31 Oca 2011 08:41 Son Güncelleme: 23 Kas 2018 12:00

DEFNE SAMYELİ'NİN BÜYÜK PİŞMANLIĞI!

1991 Türkiye üçüncü ve Avrupa dördüncü güzeli Defne Samyeli, hayatında yeni bir sayfa açtı.

“Son beş yıldır doğrularım ve yanlışlarımla kendimi yeniden keşfettiğim ve yeniden doğduğum müthiş bir evreyi yaşıyorum” diyen Samyeli, Elele dergisine verdiği röportajda yakında bir haber programı ile tekrar izleyici karşısına çıkacağını söyledi.
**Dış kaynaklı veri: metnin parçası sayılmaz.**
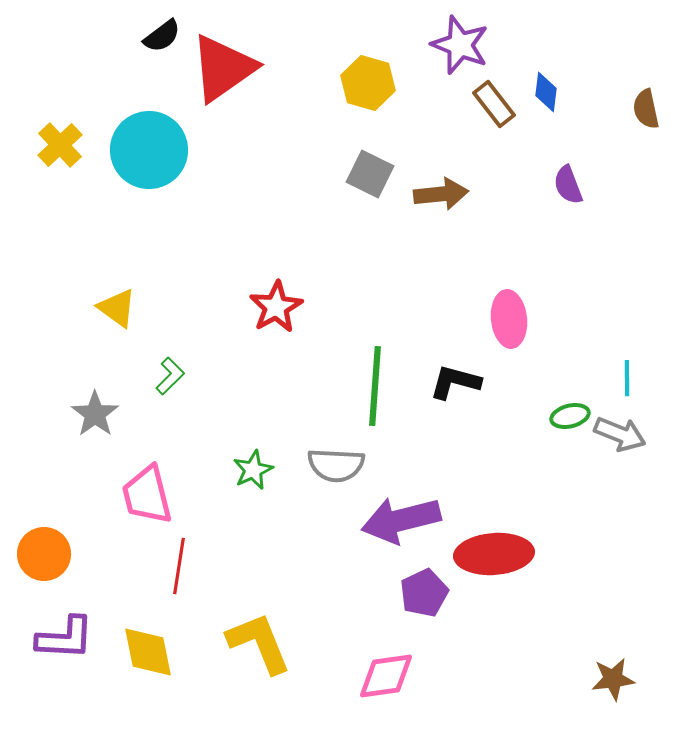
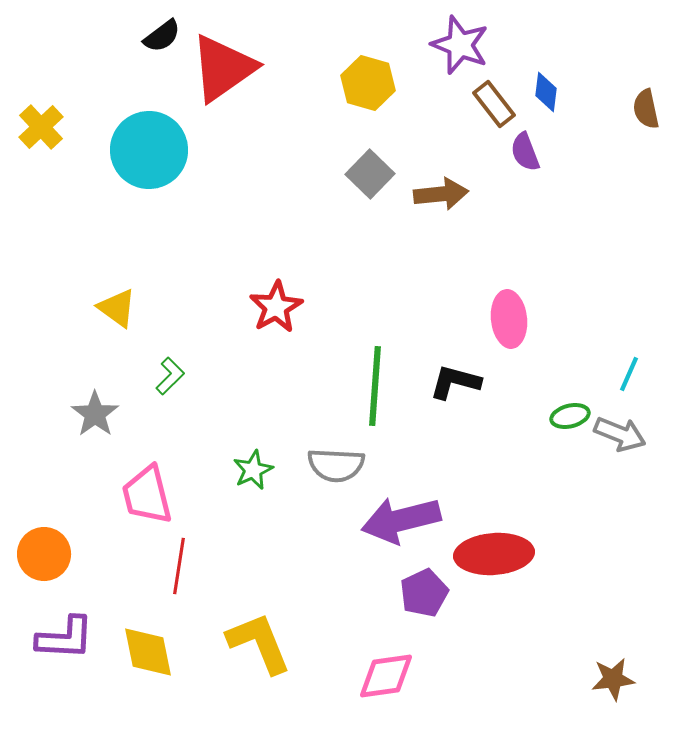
yellow cross: moved 19 px left, 18 px up
gray square: rotated 18 degrees clockwise
purple semicircle: moved 43 px left, 33 px up
cyan line: moved 2 px right, 4 px up; rotated 24 degrees clockwise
Tescilli bir güzelsiniz. Hiç, içten içe “güzel olmak, hayata 1-0 önde başlamaktır” diye düşündüğünüz oluyor mu?
- Yaptığım işte doğal olarak güzellik bir avantaj. Dünya güzeli olmam gerekmiyor. Ama eli yüzü düzgün olanlar, yüzünde belirgin kusuru olanlara oranla elbette daha şanslı televizyonda. İşi bir yana bırakacak olursak, kadın-erkek hepimiz sosyal varlıklarız. Aynada önce kendimizle, hayatın içinde de başka insanlarla devamlı yüz yüzeyiz. İlk izlenimi veren, yüzümüz, fiziksel özelliklerimiz. Bu nedenle, güzellik hayata 1-0 önde başlamaksa, bu durumu kendine özen gösteren, bakımlı olan herkes avantaja dönüştürebilir. Kişinin güzelliği tartışılabilir ama bakımı asla. Özenilmiş olan, güzeldir.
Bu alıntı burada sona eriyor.